--- Material supplied ---
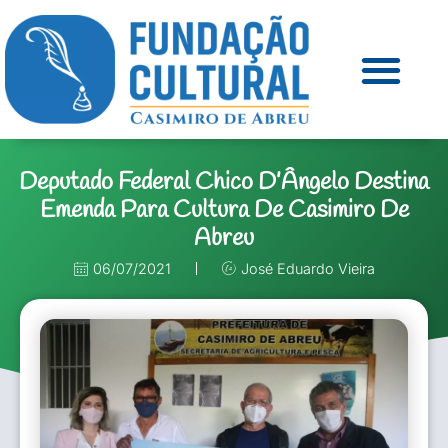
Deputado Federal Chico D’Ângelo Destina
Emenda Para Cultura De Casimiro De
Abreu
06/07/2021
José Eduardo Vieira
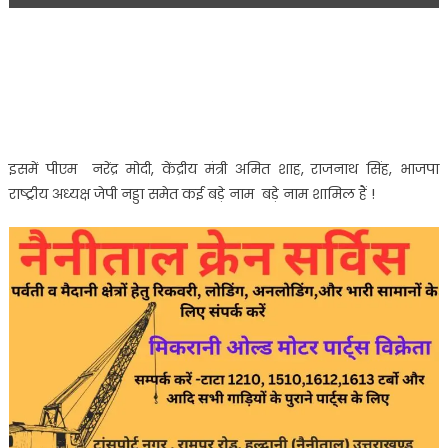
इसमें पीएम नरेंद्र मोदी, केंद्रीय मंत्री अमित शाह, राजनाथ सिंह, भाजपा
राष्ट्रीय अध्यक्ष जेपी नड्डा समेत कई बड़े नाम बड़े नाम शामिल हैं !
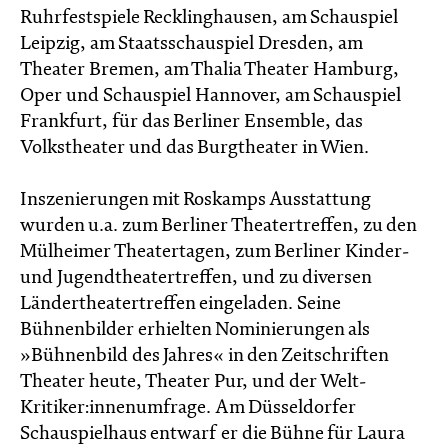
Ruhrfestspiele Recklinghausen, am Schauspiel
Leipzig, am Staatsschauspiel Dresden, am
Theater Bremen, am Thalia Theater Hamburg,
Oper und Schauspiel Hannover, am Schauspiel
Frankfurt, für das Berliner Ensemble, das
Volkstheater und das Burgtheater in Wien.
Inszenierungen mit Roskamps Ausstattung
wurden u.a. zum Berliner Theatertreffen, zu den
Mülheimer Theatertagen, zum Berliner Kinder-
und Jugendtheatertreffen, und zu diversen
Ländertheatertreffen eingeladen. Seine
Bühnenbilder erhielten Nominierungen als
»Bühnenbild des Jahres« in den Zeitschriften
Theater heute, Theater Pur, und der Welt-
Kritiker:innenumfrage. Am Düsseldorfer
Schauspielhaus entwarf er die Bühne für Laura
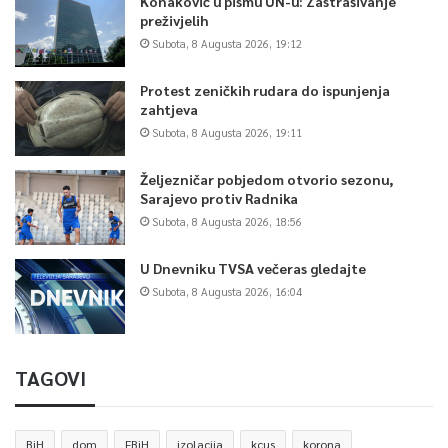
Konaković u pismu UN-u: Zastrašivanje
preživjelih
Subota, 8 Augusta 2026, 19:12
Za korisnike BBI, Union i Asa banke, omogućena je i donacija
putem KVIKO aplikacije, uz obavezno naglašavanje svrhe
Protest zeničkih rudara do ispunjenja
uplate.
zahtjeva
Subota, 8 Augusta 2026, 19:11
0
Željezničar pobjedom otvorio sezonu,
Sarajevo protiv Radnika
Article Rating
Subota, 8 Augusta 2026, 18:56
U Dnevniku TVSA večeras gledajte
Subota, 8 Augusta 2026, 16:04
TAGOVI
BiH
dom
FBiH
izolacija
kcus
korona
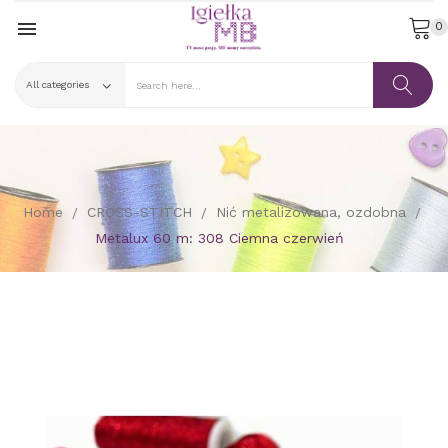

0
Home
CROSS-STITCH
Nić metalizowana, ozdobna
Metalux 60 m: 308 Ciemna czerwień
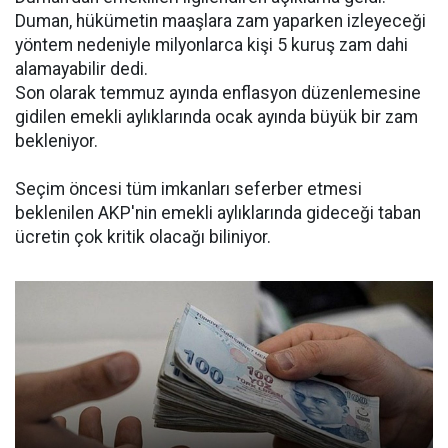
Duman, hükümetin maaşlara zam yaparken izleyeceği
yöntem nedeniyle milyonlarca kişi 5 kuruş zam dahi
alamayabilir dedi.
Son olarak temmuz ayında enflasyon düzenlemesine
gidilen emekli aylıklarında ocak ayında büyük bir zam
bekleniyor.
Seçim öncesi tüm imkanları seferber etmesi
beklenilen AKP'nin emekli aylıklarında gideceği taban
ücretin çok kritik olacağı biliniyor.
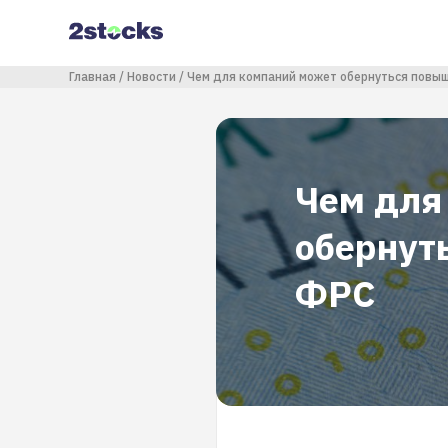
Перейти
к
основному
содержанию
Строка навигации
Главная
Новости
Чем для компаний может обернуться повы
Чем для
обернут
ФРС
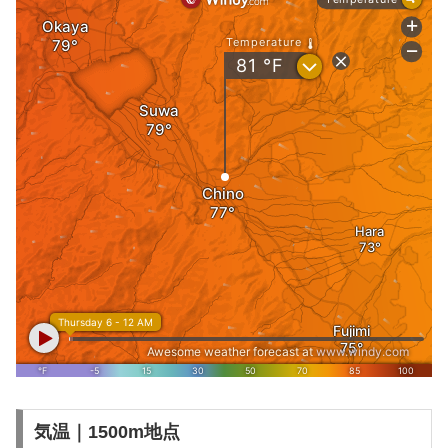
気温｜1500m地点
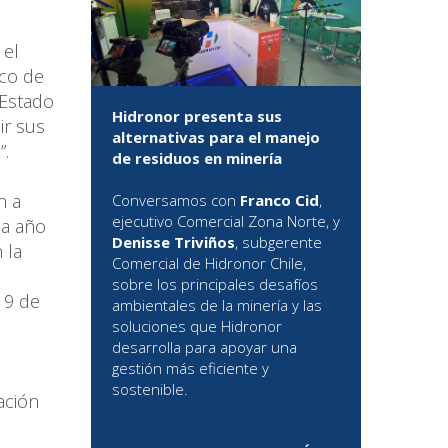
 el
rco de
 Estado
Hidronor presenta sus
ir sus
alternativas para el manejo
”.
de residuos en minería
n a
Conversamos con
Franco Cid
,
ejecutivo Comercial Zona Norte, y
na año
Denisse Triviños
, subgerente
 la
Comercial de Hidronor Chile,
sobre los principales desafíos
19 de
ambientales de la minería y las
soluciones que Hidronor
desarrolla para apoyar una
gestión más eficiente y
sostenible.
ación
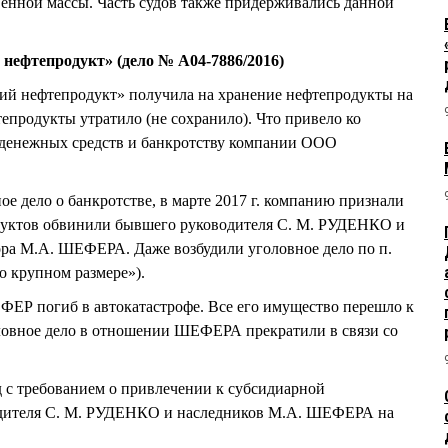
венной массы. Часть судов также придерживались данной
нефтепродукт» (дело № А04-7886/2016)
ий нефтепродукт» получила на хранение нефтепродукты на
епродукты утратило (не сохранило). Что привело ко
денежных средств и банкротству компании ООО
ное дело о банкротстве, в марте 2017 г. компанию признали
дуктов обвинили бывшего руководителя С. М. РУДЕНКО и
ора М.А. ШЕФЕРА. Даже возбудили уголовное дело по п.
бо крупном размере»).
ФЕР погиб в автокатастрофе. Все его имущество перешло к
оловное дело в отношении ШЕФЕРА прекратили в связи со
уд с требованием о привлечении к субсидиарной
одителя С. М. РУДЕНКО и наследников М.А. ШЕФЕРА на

...

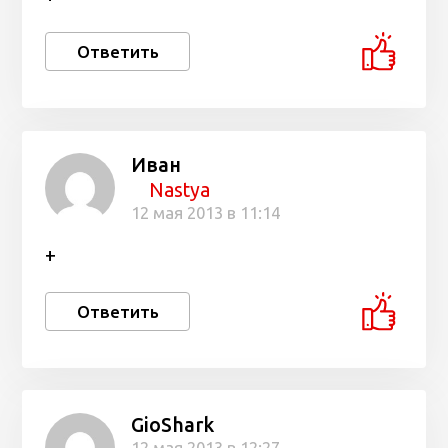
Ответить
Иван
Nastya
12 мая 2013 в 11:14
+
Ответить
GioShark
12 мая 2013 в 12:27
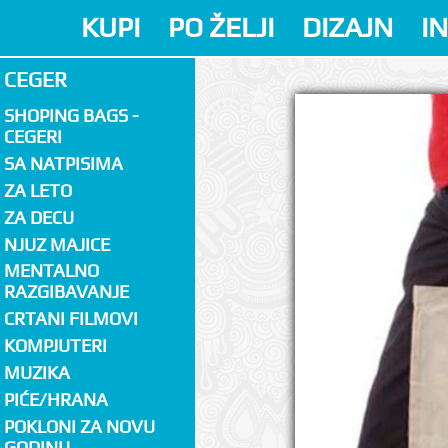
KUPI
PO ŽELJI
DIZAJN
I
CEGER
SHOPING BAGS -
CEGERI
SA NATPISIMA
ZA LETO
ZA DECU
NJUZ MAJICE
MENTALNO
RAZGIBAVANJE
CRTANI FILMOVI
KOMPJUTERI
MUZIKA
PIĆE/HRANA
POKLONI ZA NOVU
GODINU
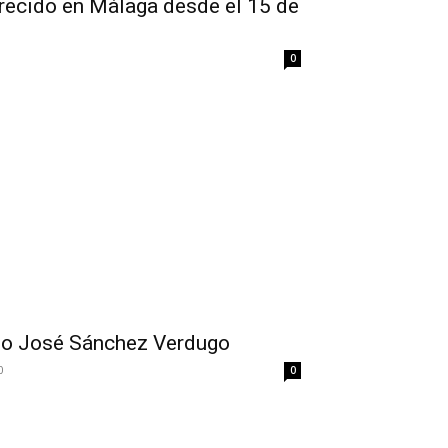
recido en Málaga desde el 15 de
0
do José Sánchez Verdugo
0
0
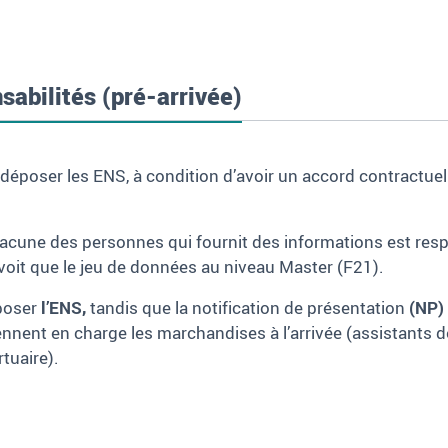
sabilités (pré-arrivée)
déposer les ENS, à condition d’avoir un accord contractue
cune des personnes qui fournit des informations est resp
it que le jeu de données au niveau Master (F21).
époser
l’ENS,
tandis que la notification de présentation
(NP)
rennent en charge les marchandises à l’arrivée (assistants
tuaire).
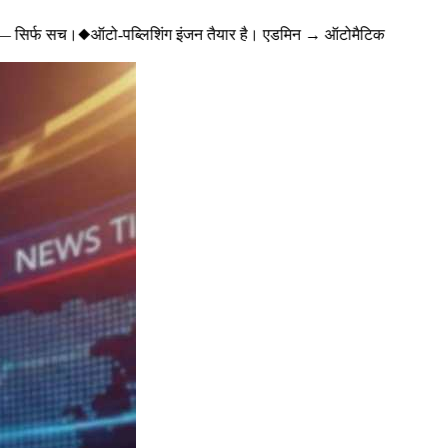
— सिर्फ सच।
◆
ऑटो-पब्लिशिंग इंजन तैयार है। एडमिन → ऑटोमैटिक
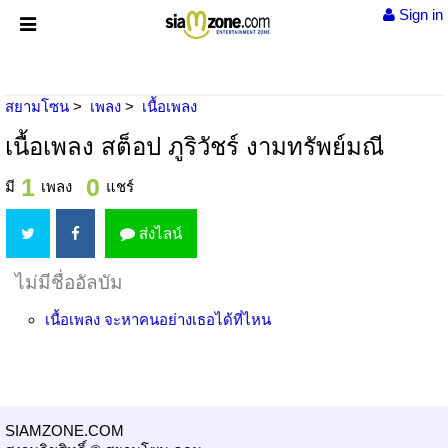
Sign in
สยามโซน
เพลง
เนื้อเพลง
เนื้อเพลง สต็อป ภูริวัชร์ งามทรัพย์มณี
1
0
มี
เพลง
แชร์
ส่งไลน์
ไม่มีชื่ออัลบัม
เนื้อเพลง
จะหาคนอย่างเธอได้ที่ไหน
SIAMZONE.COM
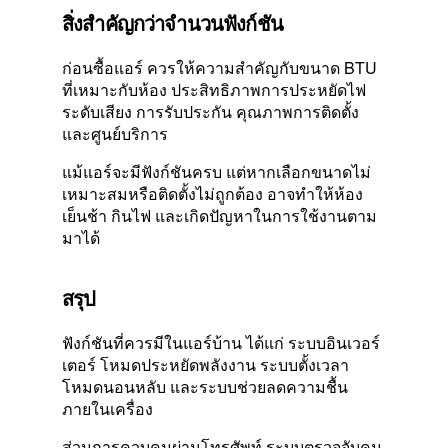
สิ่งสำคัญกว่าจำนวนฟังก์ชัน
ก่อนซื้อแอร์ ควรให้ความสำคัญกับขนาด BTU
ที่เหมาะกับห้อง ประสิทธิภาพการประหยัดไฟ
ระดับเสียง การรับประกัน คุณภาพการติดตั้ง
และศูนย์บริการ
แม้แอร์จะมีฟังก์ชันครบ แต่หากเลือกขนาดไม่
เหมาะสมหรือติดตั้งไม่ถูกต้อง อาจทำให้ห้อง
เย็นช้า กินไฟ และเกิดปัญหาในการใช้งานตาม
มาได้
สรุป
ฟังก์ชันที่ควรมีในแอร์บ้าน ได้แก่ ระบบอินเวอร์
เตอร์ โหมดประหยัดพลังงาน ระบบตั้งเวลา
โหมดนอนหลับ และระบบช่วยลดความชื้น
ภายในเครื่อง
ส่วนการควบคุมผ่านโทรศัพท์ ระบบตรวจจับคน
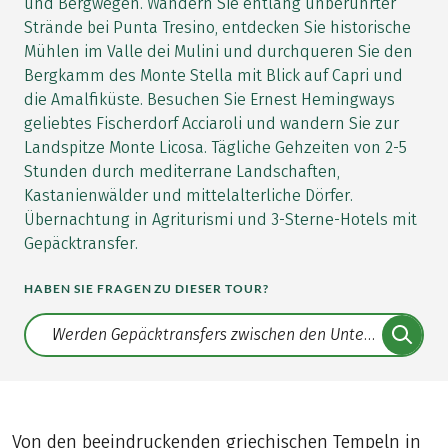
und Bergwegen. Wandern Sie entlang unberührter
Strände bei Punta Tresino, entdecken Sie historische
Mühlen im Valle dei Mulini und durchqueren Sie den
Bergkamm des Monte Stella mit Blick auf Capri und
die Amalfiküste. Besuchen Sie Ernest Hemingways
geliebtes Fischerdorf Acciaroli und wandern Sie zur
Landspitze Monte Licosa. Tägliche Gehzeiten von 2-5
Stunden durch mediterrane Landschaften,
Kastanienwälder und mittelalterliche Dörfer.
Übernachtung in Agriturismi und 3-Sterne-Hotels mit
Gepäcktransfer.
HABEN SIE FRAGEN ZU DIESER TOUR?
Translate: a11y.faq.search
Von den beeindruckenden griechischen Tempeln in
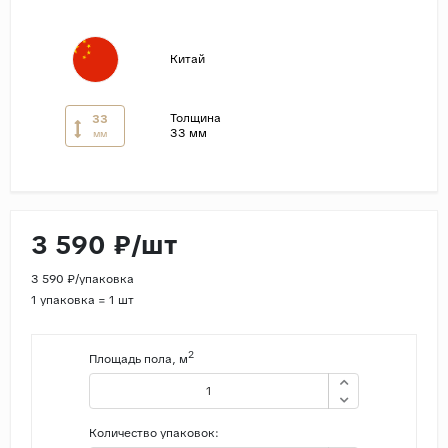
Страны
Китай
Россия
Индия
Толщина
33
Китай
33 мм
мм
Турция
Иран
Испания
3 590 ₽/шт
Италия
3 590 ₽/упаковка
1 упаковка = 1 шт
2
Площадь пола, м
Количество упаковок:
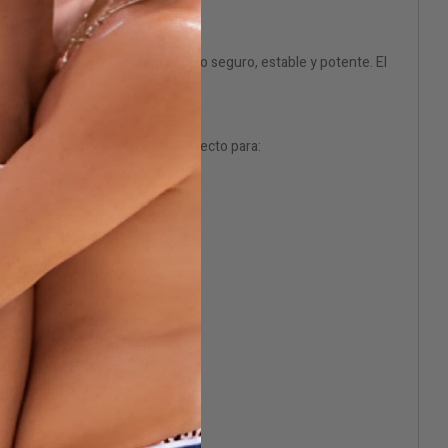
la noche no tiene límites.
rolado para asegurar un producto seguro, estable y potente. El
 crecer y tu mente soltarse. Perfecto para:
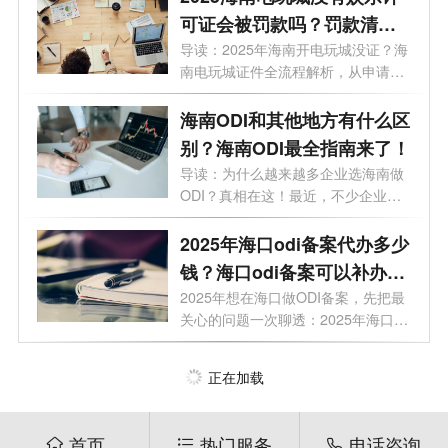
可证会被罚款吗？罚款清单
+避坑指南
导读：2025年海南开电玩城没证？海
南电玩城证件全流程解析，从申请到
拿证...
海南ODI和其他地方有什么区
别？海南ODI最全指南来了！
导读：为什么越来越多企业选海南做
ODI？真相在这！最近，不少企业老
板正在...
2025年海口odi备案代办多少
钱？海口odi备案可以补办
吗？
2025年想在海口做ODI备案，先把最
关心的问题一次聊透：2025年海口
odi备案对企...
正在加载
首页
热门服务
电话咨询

--- The task ---
Identify the lines above that contain the word "emekli", then copy them.

--- Result for this exercise ---
gidilen emekli aylıklarında ocak ayında büyük bir zam
beklenilen AKP'nin emekli aylıklarında gideceği taban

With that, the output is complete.